I both love and hate car shopping.
I love it because I enjoy cars. I enjoy looking at them, I enjoy driving them, I enjoy looking at all the little nooks and crannies, judging them to see whether it’s something I like or not.
I hate it because, eventually, you have to make up your mind. I’m a lot less good at that.
At the moment I’m not shopping for a car for myself, as my car is great and also pretty new. It’s the better half that is in the market, because her car has been having a series of exciting and varied mechanical failures – right when you start getting suspicious of the fuel pump, suddenly a spring breaks. It has been a wild ride, and not just because I drove around all morning with a spring chewing through the tire without realizing it.

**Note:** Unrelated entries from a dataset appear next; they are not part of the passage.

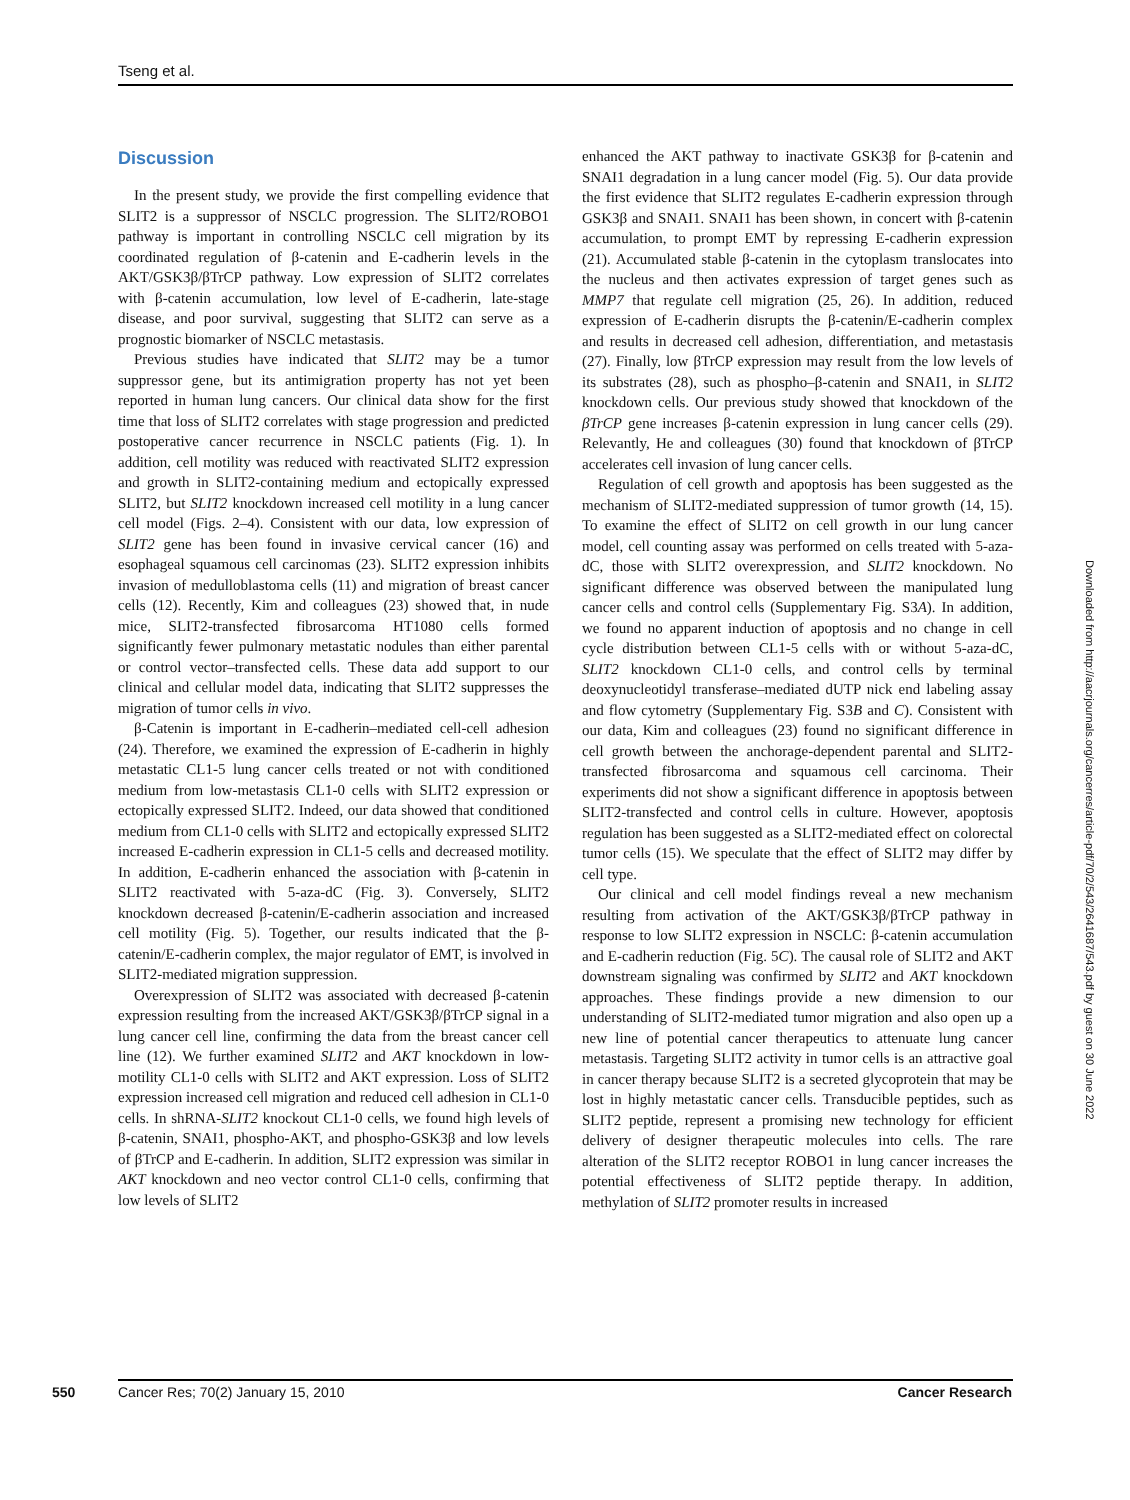Tseng et al.
Discussion
In the present study, we provide the first compelling evidence that SLIT2 is a suppressor of NSCLC progression. The SLIT2/ROBO1 pathway is important in controlling NSCLC cell migration by its coordinated regulation of β-catenin and E-cadherin levels in the AKT/GSK3β/βTrCP pathway. Low expression of SLIT2 correlates with β-catenin accumulation, low level of E-cadherin, late-stage disease, and poor survival, suggesting that SLIT2 can serve as a prognostic biomarker of NSCLC metastasis.
Previous studies have indicated that SLIT2 may be a tumor suppressor gene, but its antimigration property has not yet been reported in human lung cancers. Our clinical data show for the first time that loss of SLIT2 correlates with stage progression and predicted postoperative cancer recurrence in NSCLC patients (Fig. 1). In addition, cell motility was reduced with reactivated SLIT2 expression and growth in SLIT2-containing medium and ectopically expressed SLIT2, but SLIT2 knockdown increased cell motility in a lung cancer cell model (Figs. 2–4). Consistent with our data, low expression of SLIT2 gene has been found in invasive cervical cancer (16) and esophageal squamous cell carcinomas (23). SLIT2 expression inhibits invasion of medulloblastoma cells (11) and migration of breast cancer cells (12). Recently, Kim and colleagues (23) showed that, in nude mice, SLIT2-transfected fibrosarcoma HT1080 cells formed significantly fewer pulmonary metastatic nodules than either parental or control vector–transfected cells. These data add support to our clinical and cellular model data, indicating that SLIT2 suppresses the migration of tumor cells in vivo.
β-Catenin is important in E-cadherin–mediated cell-cell adhesion (24). Therefore, we examined the expression of E-cadherin in highly metastatic CL1-5 lung cancer cells treated or not with conditioned medium from low-metastasis CL1-0 cells with SLIT2 expression or ectopically expressed SLIT2. Indeed, our data showed that conditioned medium from CL1-0 cells with SLIT2 and ectopically expressed SLIT2 increased E-cadherin expression in CL1-5 cells and decreased motility. In addition, E-cadherin enhanced the association with β-catenin in SLIT2 reactivated with 5-aza-dC (Fig. 3). Conversely, SLIT2 knockdown decreased β-catenin/E-cadherin association and increased cell motility (Fig. 5). Together, our results indicated that the β-catenin/E-cadherin complex, the major regulator of EMT, is involved in SLIT2-mediated migration suppression.
Overexpression of SLIT2 was associated with decreased β-catenin expression resulting from the increased AKT/GSK3β/βTrCP signal in a lung cancer cell line, confirming the data from the breast cancer cell line (12). We further examined SLIT2 and AKT knockdown in low-motility CL1-0 cells with SLIT2 and AKT expression. Loss of SLIT2 expression increased cell migration and reduced cell adhesion in CL1-0 cells. In shRNA-SLIT2 knockout CL1-0 cells, we found high levels of β-catenin, SNAI1, phospho-AKT, and phospho-GSK3β and low levels of βTrCP and E-cadherin. In addition, SLIT2 expression was similar in AKT knockdown and neo vector control CL1-0 cells, confirming that low levels of SLIT2
enhanced the AKT pathway to inactivate GSK3β for β-catenin and SNAI1 degradation in a lung cancer model (Fig. 5). Our data provide the first evidence that SLIT2 regulates E-cadherin expression through GSK3β and SNAI1. SNAI1 has been shown, in concert with β-catenin accumulation, to prompt EMT by repressing E-cadherin expression (21). Accumulated stable β-catenin in the cytoplasm translocates into the nucleus and then activates expression of target genes such as MMP7 that regulate cell migration (25, 26). In addition, reduced expression of E-cadherin disrupts the β-catenin/E-cadherin complex and results in decreased cell adhesion, differentiation, and metastasis (27). Finally, low βTrCP expression may result from the low levels of its substrates (28), such as phospho–β-catenin and SNAI1, in SLIT2 knockdown cells. Our previous study showed that knockdown of the βTrCP gene increases β-catenin expression in lung cancer cells (29). Relevantly, He and colleagues (30) found that knockdown of βTrCP accelerates cell invasion of lung cancer cells.
Regulation of cell growth and apoptosis has been suggested as the mechanism of SLIT2-mediated suppression of tumor growth (14, 15). To examine the effect of SLIT2 on cell growth in our lung cancer model, cell counting assay was performed on cells treated with 5-aza-dC, those with SLIT2 overexpression, and SLIT2 knockdown. No significant difference was observed between the manipulated lung cancer cells and control cells (Supplementary Fig. S3A). In addition, we found no apparent induction of apoptosis and no change in cell cycle distribution between CL1-5 cells with or without 5-aza-dC, SLIT2 knockdown CL1-0 cells, and control cells by terminal deoxynucleotidyl transferase–mediated dUTP nick end labeling assay and flow cytometry (Supplementary Fig. S3B and C). Consistent with our data, Kim and colleagues (23) found no significant difference in cell growth between the anchorage-dependent parental and SLIT2-transfected fibrosarcoma and squamous cell carcinoma. Their experiments did not show a significant difference in apoptosis between SLIT2-transfected and control cells in culture. However, apoptosis regulation has been suggested as a SLIT2-mediated effect on colorectal tumor cells (15). We speculate that the effect of SLIT2 may differ by cell type.
Our clinical and cell model findings reveal a new mechanism resulting from activation of the AKT/GSK3β/βTrCP pathway in response to low SLIT2 expression in NSCLC: β-catenin accumulation and E-cadherin reduction (Fig. 5C). The causal role of SLIT2 and AKT downstream signaling was confirmed by SLIT2 and AKT knockdown approaches. These findings provide a new dimension to our understanding of SLIT2-mediated tumor migration and also open up a new line of potential cancer therapeutics to attenuate lung cancer metastasis. Targeting SLIT2 activity in tumor cells is an attractive goal in cancer therapy because SLIT2 is a secreted glycoprotein that may be lost in highly metastatic cancer cells. Transducible peptides, such as SLIT2 peptide, represent a promising new technology for efficient delivery of designer therapeutic molecules into cells. The rare alteration of the SLIT2 receptor ROBO1 in lung cancer increases the potential effectiveness of SLIT2 peptide therapy. In addition, methylation of SLIT2 promoter results in increased
Downloaded from http://aacrjournals.org/cancerres/article-pdf/70/2/543/2641687/543.pdf by guest on 30 June 2022
550 Cancer Res; 70(2) January 15, 2010 Cancer Research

Of course, as several car dealers in the area know, we have been looking for a replacement for this car for a pretty long time. And we haven’t made up our mind in all that time. All of our many test drives have been informative and valuable, but we’ve also bounced between different market segments, different body styles, hopped between new and used, and generally have been pretty indecisive.
This makes sense though, it’s a major decision. I’m surprised anyone buys a car without a long, protracted debate over what they want, what they can afford, what they’re actually looking for and so on. When a friend of ours bought a car without a test drive, we were stunned, because it takes both of us several test drives and months of debate to make up our mind. And, when there’s not much of a deadline on the horizon – after all, we have one good car – that debate could last a long time.
I bet car sales people don’t like us very much at all. The first time we meet, we’re not buying a car from you, no matter how much we might like it. When it comes to the old question “what will it take for you to take this car home today,” the answer is inevitably “nothing, still have to sleep on it.”
Hopefully, this protracted decision-making process will mean that we get the perfect car at the end of it. And, hopefully, that will be something that’s reliable, good looking and comfortable and will give us years of faithful service. And hopefully someone else we know gets in the market but wants some help, so I can continue to do all the poking, prodding, testing and searching without the hassle of actually making up my mind about what to take home.